During the early stages of the tropical depression, violent winds and heavy swells damaged or destroyed several homes on the Tuamotu atoll of Anaa during the early morning of December 23. There were no injuries or loss of life.

The surfing death occurred on December 23 off the coast of Orofara on Tahiti’s north coast. The victim was a young surfer from Huahine in the Leeward Islands who was vacationing on Tahiti. He apparently drowned after his head hit a rock.

On Christmas day, a young man was surfing in the pass through the coral reef leading into Opunohu Bay when he disappeared. Divers were sent to look for him. A French Air Force search and rescue plane flew over the area between 11am and 2pm Sunday, but found no trace of the surfer.

The strong swells of the past week attracted surfers throughout French Polynesia. Some went to areas noted for being dangerous despite warnings from the French High Commissioner’s office in Papeéte for all surfers to use prudence.

On the day before Christmas a French Polynesia government delegation led by Archipelago Development Minister Louis Frébault visited the damaged atoll of Anaa. The 90 km (34 mile) atoll 3,771 hectares (9,318 acres) in size is located 437 km (271 miles) east of Tahiti.

The tropical storm damaged or destroyed 10 homes in the village of Tukuhora.

"The population that lived through the cyclone of February 1983 remains traumatized and jumps at the slightest gust of wind," said Aimée Williams, the atoll’s deputy mayor.

Upon arriving from Tahiti, Frébault announced that French Polynesia President Gaston Flosse had set up a disaster relief fund of 200 million French Pacific francs (US$2.3 million). However, after inspecting the storm’s damage, Frébault said the fund could be doubled.

He was accompanied to Anaa by Patrick Bordel, head of the government’s Outer Islands Mutual Aid Fund.

Frébault said money would be provided during the next Council of Ministers meeting for any atoll experiencing damage from tropical storm Judy. That will allow residents to repair their damaged homes, he said.

Victor Burns, Mayor Willams’ assistant on Anaa, provided a list of damaged facilities on the atoll. That included two destroyed homes, seven 80 percent destroyed homes, three pulverized bungalows, two destroyed garages and two destroyed copra-drying areas. Anaa is the third largest copra-producing atoll in the Tuamotu Archipelago.

"At 2:30 Thursday morning, the wind and the swell that were from the west, passed to the southwest and waves in the lagoon broke on my house, which started to shake and then collapsed," said Tane Topia, 50, who lives in the Tokerau area. "I was really afraid."

Marie-Marthe Leblond, a French woman, who has been posted on Anaa as the village nurse since March 2003, recalled what had happened. "At sunset on Wednesday evening (December 22), the sky had an unusual, odd luminosity. I was afraid there were injured persons, but fortunately that was not the case."
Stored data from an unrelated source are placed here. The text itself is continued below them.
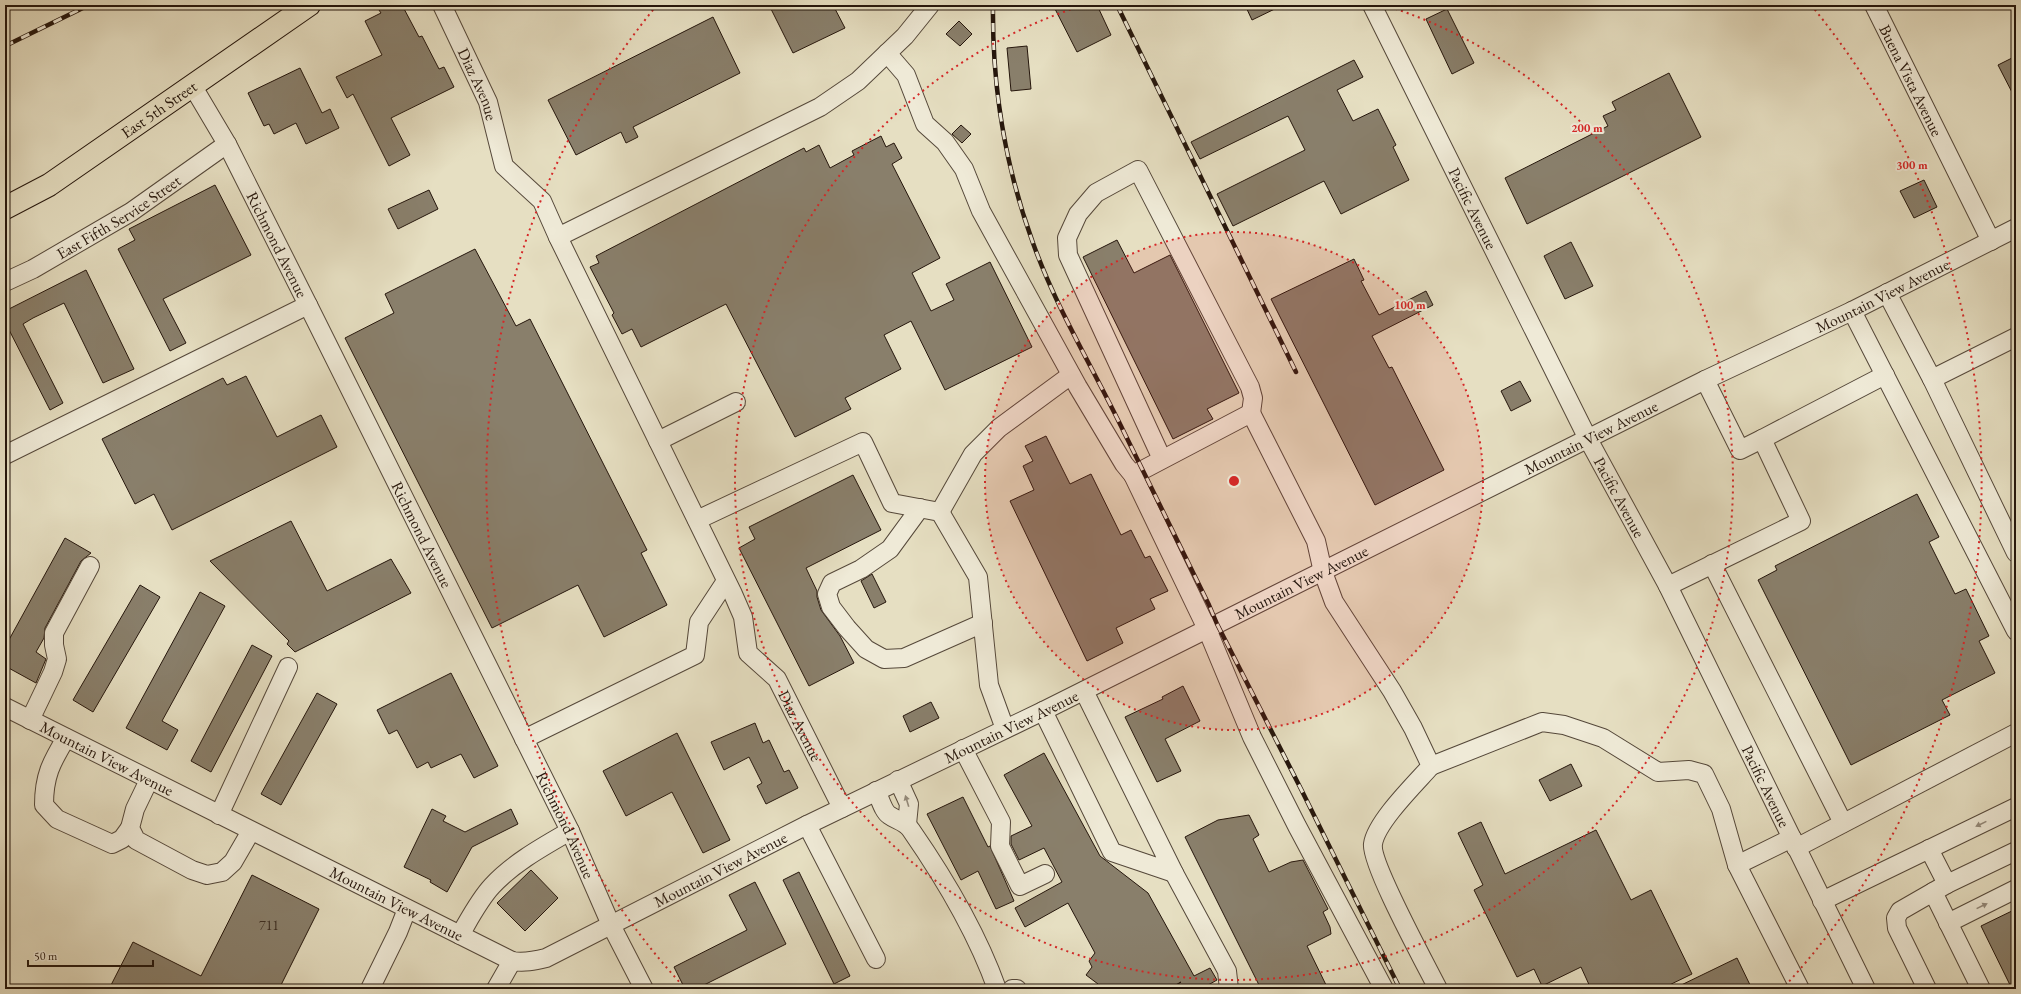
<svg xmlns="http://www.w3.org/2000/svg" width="2021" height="994" font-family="'EB Garamond',serif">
<rect width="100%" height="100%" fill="#e6dfc2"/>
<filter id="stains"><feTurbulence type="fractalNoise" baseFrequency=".005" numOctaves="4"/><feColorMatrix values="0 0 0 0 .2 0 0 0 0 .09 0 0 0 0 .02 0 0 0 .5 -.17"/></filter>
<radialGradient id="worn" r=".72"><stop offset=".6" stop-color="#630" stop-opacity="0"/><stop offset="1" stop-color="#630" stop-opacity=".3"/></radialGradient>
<g fill="#897f6b" stroke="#25160c">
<path d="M389 5H402L419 37 422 36 439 69 444 67 454 87 391 118 410 155 389 166 353 94 347 98 336 77 382 55 365 21 381 13 379 10Z"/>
<path d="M769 5H833L845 28 793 53Z"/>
<path d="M1053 5H1097L1111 35 1077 52Z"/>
<path d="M1245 5H1283L1252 20Z"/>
<path d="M1447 9 1474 63 1452 74 1426 19Z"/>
<path d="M713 17 740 73 633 127 638 137 626 143 621 132 576 155 548 100Z"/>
<path d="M959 21 972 34 960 46 946 34Z"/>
<path d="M1027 46 1031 89 1011 91 1007 48Z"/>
<path d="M2016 56V100L1998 65Z"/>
<path d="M1354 60 1363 77 1337 90 1353 121 1378 109 1396 145 1393 147 1409 180 1341 214 1324 181 1233 226 1217 194 1305 150 1288 116 1200 159 1191 142Z"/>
<path d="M300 68 322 113 330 109 339 128 306 144 296 123 274 134 269 124 264 126 248 93Z"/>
<path d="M1669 73 1701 137 1527 224 1505 178 1608 126 1603 116 1616 110 1612 102Z"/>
<path d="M961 125 971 134 962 143 952 134Z"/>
<path d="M881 136 886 147 894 143 902 158 892 164 940 258 912 273 931 311 954 300 946 284 990 262 1032 347 945 390 911 321 884 335 901 369 845 398 851 409 795 437 726 304 641 347 632 329 622 334 612 315 614 313 590 267 599 263 596 256 804 148 806 152 819 145 830 168 854 155 852 151Z"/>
<path d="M1924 180 1937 207 1914 218 1900 191Z"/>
<path d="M215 185 251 255 163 299 186 343 170 351 118 249 135 240 129 229Z"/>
<path d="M429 190 438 209 398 229 388 209Z"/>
<path d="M1117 240 1134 273 1170 255 1239 393 1207 409 1213 419 1173 439 1083 257Z"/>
<path d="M1571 242 1593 286 1565 299 1544 256Z"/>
<path d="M475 249 516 326 530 319 647 550 641 553 667 605 604 637 578 585 492 628 345 338 394 313 385 294Z"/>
<path d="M1354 259 1364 280 1361 281 1379 315 1426 291 1433 305 1372 336 1389 368 1392 367 1444 470 1375 505 1271 299Z"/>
<path d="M86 270 134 369 103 383 64 303 33 318 23 324 63 403 50 410 5 322V311Z"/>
<path d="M246 376 277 437 321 415 337 447 172 530 154 494 135 504 102 439 223 378 227 385Z"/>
<path d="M1520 381 1531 401 1511 411 1501 391Z"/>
<path d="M1046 436 1070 484 1091 474 1121 535 1131 530 1145 558 1150 556 1168 591 1150 599 1155 609 1116 628 1123 643 1087 661 1010 501 1034 490 1023 466 1033 461 1025 446Z"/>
<path d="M853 475 881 530 806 568 817 591V597L821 610 840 636 854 663 809 686 739 548 755 539 749 527Z"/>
<path d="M1917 494 1939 537 1929 542 1955 594 1966 589 1989 636 1979 641 1995 673 1942 700 1950 715 1851 765 1758 580 1777 570 1775 566Z"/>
<path d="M291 521 327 591 391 559 411 593 295 652 287 644 289 641 210 561Z"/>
<path d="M65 538 91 553 81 561 45 628 44 638 36 652 46 659 36 683 5 666V647Z"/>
<path d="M872 574 886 602 874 608 861 581Z"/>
<path d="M140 585 160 597 93 712 73 700Z"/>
<path d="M200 592 225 606 162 721 178 730 167 750 126 728Z"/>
<path d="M252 645 272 656 211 772 191 761Z"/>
<path d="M451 673 498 766 474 778 461 754 431 768 428 762 417 768 397 730 389 734 377 710Z"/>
<path d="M1183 686 1200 721 1165 739 1181 771 1157 782 1125 717 1163 699 1162 697Z"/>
<path d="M317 693 337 704 281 805 261 794Z"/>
<path d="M931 702 939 718 910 732 903 716Z"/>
<path d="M755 723 763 743 769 740 784 772 789 770 798 788 766 804 757 786 762 783 749 757 724 770 711 742Z"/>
<path d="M677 733 730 840 703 853 672 792 626 816 603 771Z"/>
<path d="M1044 753 1100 856 1148 893 1194 976 1210 968 1217 980 1201 989H1171L1181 982 1168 989H1101L1098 984 1086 975 1092 967 1089 961 1095 953 1068 903 1025 927 1015 908 1062 882 1044 848 1019 860 1011 844V836L1032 826 1004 775Z"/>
<path d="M1571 764 1582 786 1550 801 1539 780Z"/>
<path d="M963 797 988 847 990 846 1014 901 996 909 978 871 961 880 927 814Z"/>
<path d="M432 809 446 816 443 821 465 832 511 809 518 824 472 847 447 892 430 882 431 880 404 867Z"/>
<path d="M1249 815 1259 835 1253 839 1269 872 1291 862 1303 860 1328 909 1323 912 1330 927 1331 934 1307 946 1328 989H1261L1185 837 1218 820Z"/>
<path d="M1481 822 1505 874 1596 830 1631 900 1651 890 1692 974 1661 989H1591L1581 967 1542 986 1534 969 1517 977 1474 890 1483 885 1458 833Z"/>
<path d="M531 870 558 898 525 931 497 903Z"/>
<path d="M799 872 850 976 834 984 783 880Z"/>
<path d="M252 875 319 909 279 989H109L133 942 201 976Z"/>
<path d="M755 882 786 944 696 989H685L674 967 747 930 729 895Z"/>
<path d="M2016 909V989H2012L1981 926Z"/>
<path d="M1737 958 1752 989H1735L1733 985 1723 989H1673Z"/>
</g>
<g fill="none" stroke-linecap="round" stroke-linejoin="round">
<defs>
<g id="minor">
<path id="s1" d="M442 5 488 102 504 166 542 201 558 237 820 107 858 81 905 36 930 5"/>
<path id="s2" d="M1372 5 1588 439 1668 586 1866 989"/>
<path id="s3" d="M1874 5 1991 241"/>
<path d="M887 53 906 75 925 124 945 142 964 169 981 211 1078 387 1124 464 1133 475"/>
<path id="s4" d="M192 85 227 144 308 305 570 831 611 925 644 989"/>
<path id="s5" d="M558 237 733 594 743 617 748 653 777 679 842 808"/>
<path id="s6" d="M5 282 33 269 131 212 227 144"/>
<path d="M1887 293 1932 379 2016 337"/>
<path d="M1852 311 2016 631"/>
<path d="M1932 379 2016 553"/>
<path d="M1705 380 1740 450 1762 439"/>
<path d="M658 441 736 402"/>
<path d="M5 455 308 305"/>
<path d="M1162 459 1068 255 1067 238 1078 214 1096 193 1138 170 1250 387 1253 398 1251 413"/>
<path d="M920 508 890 549 861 569 832 583 827 594 831 607 847 628 866 649 884 659 904 658 983 623"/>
<path d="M940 512 973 454 999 428 1071 375"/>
<path d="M697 520 863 442 892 503 940 512 978 577 989 685 1005 729"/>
<path d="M1712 564 1843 823"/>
<path d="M1668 586 1801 521 1762 439 1885 375"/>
<path id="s7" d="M5 707 512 961C524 963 534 961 546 958L807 825 1043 711 1705 380 1852 311 2016 228"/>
<path d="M1043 711 1112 852 1174 873 1084 691"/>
<path d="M30 720 53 672 57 659 54 645V633L90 566"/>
<path d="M66 738C51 763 44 776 44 805L57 819 112 844 122 839 130 828"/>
<path d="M524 739 695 655 699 622 726 581"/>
<path d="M963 749 1001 822 1000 846 1020 886 1045 874"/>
<path d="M1431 766 1542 722 1564 725 1603 738 1658 772 1689 770 1704 774 1721 809 1737 865 1800 989"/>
<path d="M149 780 135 809 130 828 136 840 192 870 207 875 222 872 233 862 251 831"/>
<path d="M898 780 909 804 907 824"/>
<path d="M876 791C880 798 883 811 889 815 897 821 905 821 911 830 945 879 977 933 997 989"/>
<path d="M219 815 288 667"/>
<path d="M807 825 876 959"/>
<path d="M1796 848 2016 733"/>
<path d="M1929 849 1947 884"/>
<path d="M1737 865 1792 838"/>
<path d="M1174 873 1227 971 1229 989"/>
<path d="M1933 892 1981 989"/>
<path d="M1822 901 2016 807"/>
<path d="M1948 923 2016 889"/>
<path d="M460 935C470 918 479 900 492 886 513 863 544 846 570 831"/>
<path d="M370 989 398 932 407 909"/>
<path d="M496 989 512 961"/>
<path d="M1012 989H1017"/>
<path d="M1384 989 1297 826 1252 737 1207 629 1133 475 1251 413 1316 541 1323 572 1334 602 1392 691 1413 728 1431 766C1416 783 1376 822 1373 844 1370 863 1426 965 1438 989"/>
<path d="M1927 989 1897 928 1896 918 1900 911 1947 884 2016 851"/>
</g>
<g id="major">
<path id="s8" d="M5 208 49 185 309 5"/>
</g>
</defs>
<use href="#minor" stroke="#55483a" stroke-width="20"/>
<use href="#major" stroke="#25160c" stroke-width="24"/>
<use href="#minor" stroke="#efead7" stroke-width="18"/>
<use href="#major" stroke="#e6dfc2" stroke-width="22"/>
<defs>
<g id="rail">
<path d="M993 5C992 87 1005 166 1033 243 1055 305 1090 363 1119 422 1149 483 1179 544 1209 605L1217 624 1301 789 1400 989"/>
<path d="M1117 5 1296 372"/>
<path d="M5 46 89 5"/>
</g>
</defs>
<use href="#rail" stroke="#25160c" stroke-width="4.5"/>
<use href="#rail" stroke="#efead7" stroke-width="3" stroke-dasharray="9" stroke-linecap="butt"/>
</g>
<defs><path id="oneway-solid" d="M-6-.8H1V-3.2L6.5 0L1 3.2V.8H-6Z"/></defs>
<g fill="#948b7c">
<use href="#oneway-solid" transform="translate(907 801) rotate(-107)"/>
<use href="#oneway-solid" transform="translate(1981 824) rotate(154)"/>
<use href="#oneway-solid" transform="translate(1982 906) rotate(-26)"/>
</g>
<circle cx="1234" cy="481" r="249" fill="#d62828" fill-opacity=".12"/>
<g fill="none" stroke="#d62828" stroke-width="2" stroke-dasharray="2 4">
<circle cx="1234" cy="481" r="249"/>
<path d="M1384 5A499 499 0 1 1 1084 5"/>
<path d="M683 986A748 748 0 0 1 657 5M1811 5A748 748 0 0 1 1785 986"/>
</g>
<g text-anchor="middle" stroke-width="4" stroke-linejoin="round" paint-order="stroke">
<g font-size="14" fill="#3e3024">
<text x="269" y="930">711</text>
</g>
<g font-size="16" fill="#25160c" stroke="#efead7">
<text dy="6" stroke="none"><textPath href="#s3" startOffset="84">Buena Vista Avenue</textPath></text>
<text dy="6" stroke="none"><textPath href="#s1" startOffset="87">Diaz Avenue</textPath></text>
<text dy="6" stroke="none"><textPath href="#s8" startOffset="183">East 5th Street</textPath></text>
<text dy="6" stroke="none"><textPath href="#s2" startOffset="227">Pacific Avenue</textPath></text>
<text dy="6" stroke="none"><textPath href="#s6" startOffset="131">East Fifth Service Street</textPath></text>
<text dy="6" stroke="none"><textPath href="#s4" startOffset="181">Richmond Avenue</textPath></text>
<text dy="6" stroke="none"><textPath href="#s7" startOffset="2093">Mountain View Avenue</textPath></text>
<text dy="6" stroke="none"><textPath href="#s7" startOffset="1769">Mountain View Avenue</textPath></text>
<text dy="6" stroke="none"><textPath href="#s2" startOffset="551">Pacific Avenue</textPath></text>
<text dy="6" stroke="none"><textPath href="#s4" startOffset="505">Richmond Avenue</textPath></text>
<text dy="6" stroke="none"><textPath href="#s7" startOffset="1445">Mountain View Avenue</textPath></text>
<text dy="6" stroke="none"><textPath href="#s5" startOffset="550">Diaz Avenue</textPath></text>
<text dy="6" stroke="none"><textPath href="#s7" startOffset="1121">Mountain View Avenue</textPath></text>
<text dy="6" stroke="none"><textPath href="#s7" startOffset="114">Mountain View Avenue</textPath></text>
<text dy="6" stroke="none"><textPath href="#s2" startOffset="875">Pacific Avenue</textPath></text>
<text dy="6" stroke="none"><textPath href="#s4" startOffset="829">Richmond Avenue</textPath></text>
<text dy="6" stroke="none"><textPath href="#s7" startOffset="797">Mountain View Avenue</textPath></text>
<text dy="6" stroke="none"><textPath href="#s7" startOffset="438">Mountain View Avenue</textPath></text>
</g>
</g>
<circle cx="1234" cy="481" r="6" fill="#d62828" stroke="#efead7" stroke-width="2"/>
<g font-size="12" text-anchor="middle" font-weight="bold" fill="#d62828" stroke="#efead7" stroke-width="4" stroke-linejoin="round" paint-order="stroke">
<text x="1587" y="132">200 m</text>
<text x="1912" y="169">300 m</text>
<text x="1410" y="309">100 m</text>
</g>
<rect width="2021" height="994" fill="none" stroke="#e6dfc2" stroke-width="20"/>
<rect x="6" y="6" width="2009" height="982" fill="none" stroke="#25160c" stroke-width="2"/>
<rect x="10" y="10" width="2001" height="974" fill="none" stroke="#25160c"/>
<path d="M28 960v6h125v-6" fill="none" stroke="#25160c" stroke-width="2"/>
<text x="34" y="960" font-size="12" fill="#25160c" stroke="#efead7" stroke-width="3" paint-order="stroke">50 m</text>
<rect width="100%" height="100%" filter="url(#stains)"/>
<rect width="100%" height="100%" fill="url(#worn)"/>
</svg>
The people of Anaa have experience cyclones on several occasions, the most dramatic ones occurring in 1878 and 1906. Anaa was destroyed in a few hours during the 1906 cyclone. Men, women and children and all vegetation were swept away, either into the lagoon or swept out to sea with the strong current. The death toll was 95 people.

Cyclone Orama struck Anaa in 1983, destroying 95 percent of the village of Tukuhora. The village was rebuilt, but in a more protected area.